BEGIN RECORDS FOR THIS EXERCISE
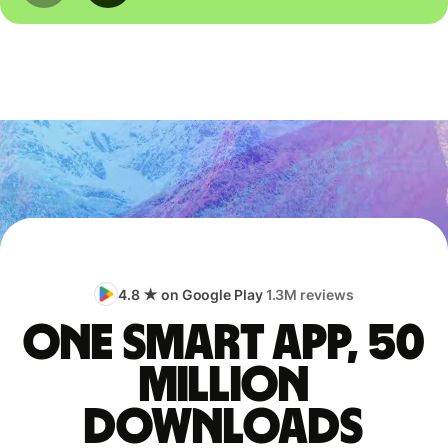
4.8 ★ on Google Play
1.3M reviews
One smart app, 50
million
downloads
END RECORDS FOR THIS EXERCISE
BEGIN RECORDS FOR THIS EXERCISE
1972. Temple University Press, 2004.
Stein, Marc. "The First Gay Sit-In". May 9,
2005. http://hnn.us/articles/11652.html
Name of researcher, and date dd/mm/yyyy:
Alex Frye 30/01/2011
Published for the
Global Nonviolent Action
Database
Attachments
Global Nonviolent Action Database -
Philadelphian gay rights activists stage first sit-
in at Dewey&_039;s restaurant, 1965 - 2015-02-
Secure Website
END RECORDS FOR THIS EXERCISE
BEGIN RECORDS FOR THIS EXERCISE
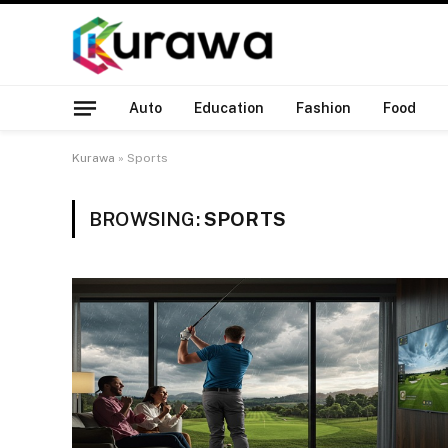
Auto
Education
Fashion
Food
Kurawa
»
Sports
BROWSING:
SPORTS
END RECORDS FOR THIS EXERCISE
▶ EXERCISE OBJECTIVE: Extract every line of the data above that contains the word "Action", and copy each of those lines in full.

▶ WRITTEN RESPONSE:
Global Nonviolent Action
Global Nonviolent Action Database -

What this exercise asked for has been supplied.